Strangely, despite the ABS repeatedly insisting that the media was horrible to it, it also insists it had no effect: “evidence from the 2016 Census … shows that fears reported in the media do not reflect the views or behaviours of the general public.”
As the outlet that first alerted readers to the ABS’ decision to retain names and addresses despite an independent report warning against it, and the first to urge a boycott of the census because of the privacy implications of its decision, and which ran Bill McLennan’s excellent analysis of the legal issues around the retention of names and addresses, Crikey can’t help but feel slightly targeted here.
To which we can’t help but respond — it’s not us, it’s you.
It’s not merely the case that, in blaming everyone but itself for the census debacle, the ABS is reflecting classic bureaucratic thinking. (Arse-covering and blame-shifting is the reflexive response of bureaucrats the world over — whether they’re in government or the private sector.) That the ABS has been under siege for months doubtless simply added to the urge to see everyone else as the enemy at the gates. It’s understandable that the agency has been reduced to the institutional equivalent of a shivering paranoiac, seeing enemies everywhere.
But what the ABS has missed — and what this writer was getting at when he first called for a census boycott — is that its working assumptions about privacy are deeply flawed. The ABS is operating from a 20th century, analog mindset on privacy: that our government has only a limited set of tools to collect, and only a limited interest in using, information about its citizens. Digitisation and the internet mean most of us now emit a constant mist of zeros and ones that describe where we are, who we are with, how we are feeling and what we are doing — often information we don’t even know about ourselves. Accessing, assembling and exploiting this information has become of almost obsessive interest not merely to corporations anxious to sell us something — or just sell us full stop — but to governments as well.
[Census demands compulsory follow-up interview, bungles that badly as well]

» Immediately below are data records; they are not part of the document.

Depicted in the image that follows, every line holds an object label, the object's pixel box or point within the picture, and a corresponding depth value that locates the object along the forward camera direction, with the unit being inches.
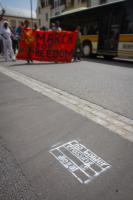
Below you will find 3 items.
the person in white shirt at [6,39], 406.0
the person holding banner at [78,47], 443.1
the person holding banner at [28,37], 391.5
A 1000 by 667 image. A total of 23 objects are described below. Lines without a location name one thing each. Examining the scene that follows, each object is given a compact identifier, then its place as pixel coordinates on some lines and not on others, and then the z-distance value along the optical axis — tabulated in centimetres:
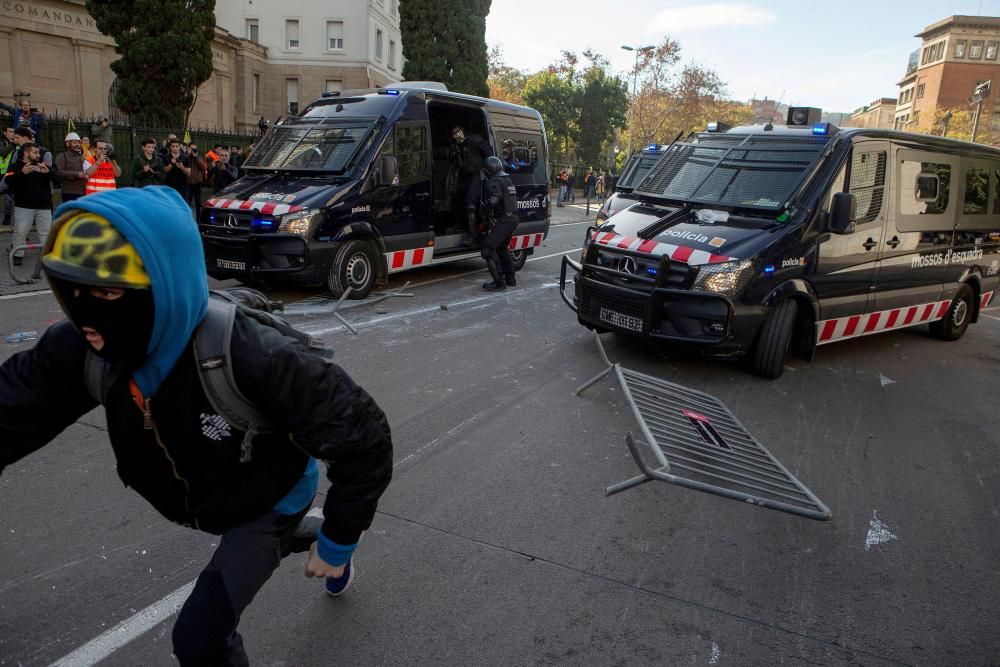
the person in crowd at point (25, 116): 1351
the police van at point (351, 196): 836
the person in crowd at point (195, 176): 1368
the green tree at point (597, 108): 4450
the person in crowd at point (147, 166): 1245
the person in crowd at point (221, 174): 1558
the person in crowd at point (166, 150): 1303
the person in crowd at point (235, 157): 1670
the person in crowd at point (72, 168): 1043
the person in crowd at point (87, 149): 1165
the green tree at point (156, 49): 2059
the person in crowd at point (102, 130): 1448
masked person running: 160
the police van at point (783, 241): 605
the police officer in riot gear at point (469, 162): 1086
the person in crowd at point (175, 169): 1295
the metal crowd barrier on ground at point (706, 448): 335
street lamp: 3681
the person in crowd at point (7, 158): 966
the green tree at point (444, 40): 3212
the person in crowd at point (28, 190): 948
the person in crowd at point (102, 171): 1147
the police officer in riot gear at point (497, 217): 997
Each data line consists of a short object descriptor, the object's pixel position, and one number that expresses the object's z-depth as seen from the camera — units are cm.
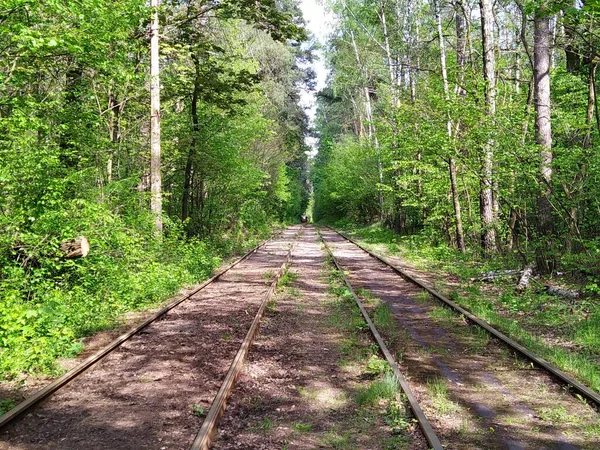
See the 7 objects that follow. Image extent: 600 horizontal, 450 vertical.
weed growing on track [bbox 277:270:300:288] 1222
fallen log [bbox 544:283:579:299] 935
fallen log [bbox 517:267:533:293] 1056
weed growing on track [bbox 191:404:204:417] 460
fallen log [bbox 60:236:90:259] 849
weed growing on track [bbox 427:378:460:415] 479
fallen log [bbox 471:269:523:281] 1219
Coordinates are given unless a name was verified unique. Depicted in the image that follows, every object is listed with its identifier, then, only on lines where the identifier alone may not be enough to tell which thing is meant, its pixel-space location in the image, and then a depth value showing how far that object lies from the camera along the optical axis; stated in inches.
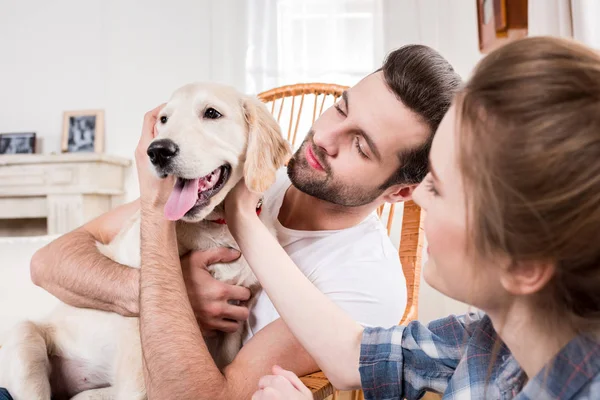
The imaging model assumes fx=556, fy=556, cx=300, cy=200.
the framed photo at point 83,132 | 161.6
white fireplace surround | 143.0
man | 40.9
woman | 21.4
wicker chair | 38.5
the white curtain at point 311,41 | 142.5
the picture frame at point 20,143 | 161.3
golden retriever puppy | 43.9
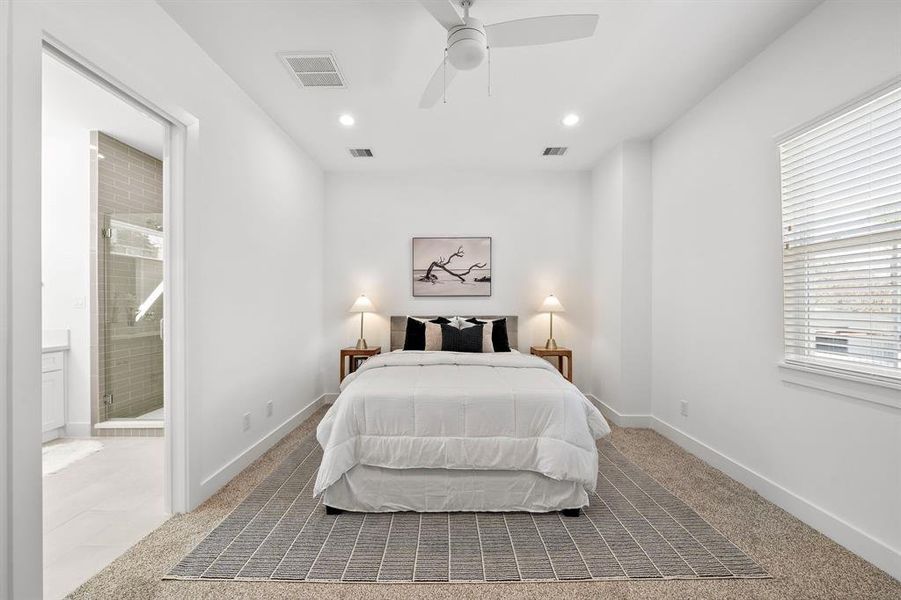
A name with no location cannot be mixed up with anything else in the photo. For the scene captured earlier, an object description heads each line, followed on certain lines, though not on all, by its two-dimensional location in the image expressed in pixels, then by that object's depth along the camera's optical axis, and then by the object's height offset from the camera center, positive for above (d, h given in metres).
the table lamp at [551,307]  4.56 -0.06
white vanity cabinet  3.43 -0.72
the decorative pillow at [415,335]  4.31 -0.34
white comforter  2.30 -0.72
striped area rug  1.83 -1.17
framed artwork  4.77 +0.41
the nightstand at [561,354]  4.39 -0.54
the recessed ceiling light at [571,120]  3.41 +1.50
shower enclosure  3.69 +0.14
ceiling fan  1.81 +1.21
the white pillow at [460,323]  4.23 -0.21
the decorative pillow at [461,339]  4.11 -0.36
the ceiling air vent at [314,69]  2.55 +1.48
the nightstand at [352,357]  4.39 -0.59
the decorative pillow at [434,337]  4.18 -0.35
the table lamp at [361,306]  4.55 -0.04
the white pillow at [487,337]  4.16 -0.35
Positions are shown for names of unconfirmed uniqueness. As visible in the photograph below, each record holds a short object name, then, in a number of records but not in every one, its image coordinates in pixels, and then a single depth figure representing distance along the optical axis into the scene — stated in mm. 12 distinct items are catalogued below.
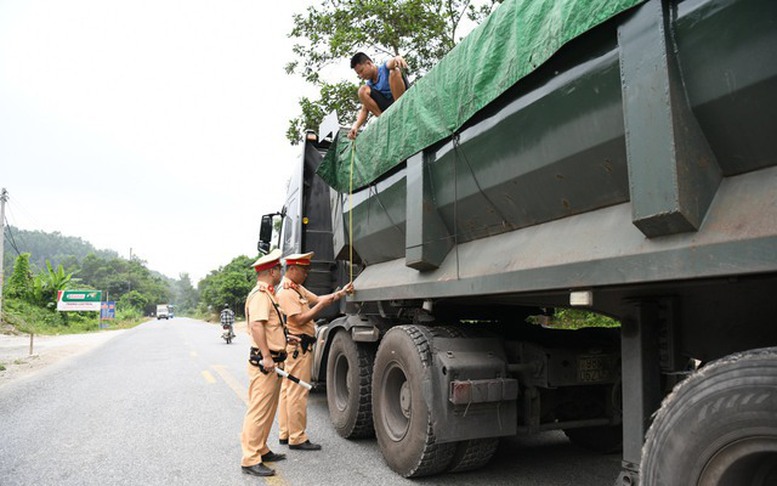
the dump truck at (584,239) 1797
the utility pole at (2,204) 22188
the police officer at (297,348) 4922
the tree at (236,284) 49062
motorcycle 19375
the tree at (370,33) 12773
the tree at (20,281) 29344
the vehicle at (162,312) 81125
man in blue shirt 5141
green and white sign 29000
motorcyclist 19422
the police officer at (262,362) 4254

Accordingly, the ABS’ analog mentality no longer holds. It’s like security agencies arguing data retention laws are simply a digital version of a power they’ve always had to get analog phone call data. As we tirelessly explained during the data retention debate, in fact it’s a dramatic expansion of power because it’s no longer just call data, it’s life data from the small surveillance devices that we use to make phone calls with.
The ABS’ decision to retain census names and addresses for the purposes of assembling a permanent, longitudinal profile of each citizen was the data retention moment of statistics — an attempt to justify a radical expansion in the collection of data about Australians on the basis that it was merely a continuation of the traditional census (about which, the ABS has been careful to note, there have always been privacy debates).
The ABS sees itself as the innocent victim of an evil media. But there’s no victimhood about the ABS. It has draconian powers — including entry into buildings without a warrant. It has an army of census collectors and hundreds of millions of dollars to deploy. It wants us to believe that statistics collection is a benign, apolitical activity. But statistics collection has always been — right from when the emerging states of the early modern era began trying to count their subjects for the purposes of determining their military power — innately political in both collection and usage. The ABS believes that, on privacy, its track record should mean it gets the benefit of the doubt. But the lesson of recent years on surveillance, security and privacy is that no one should be given the benefit of the doubt — and certainly not governments and bureaucrats.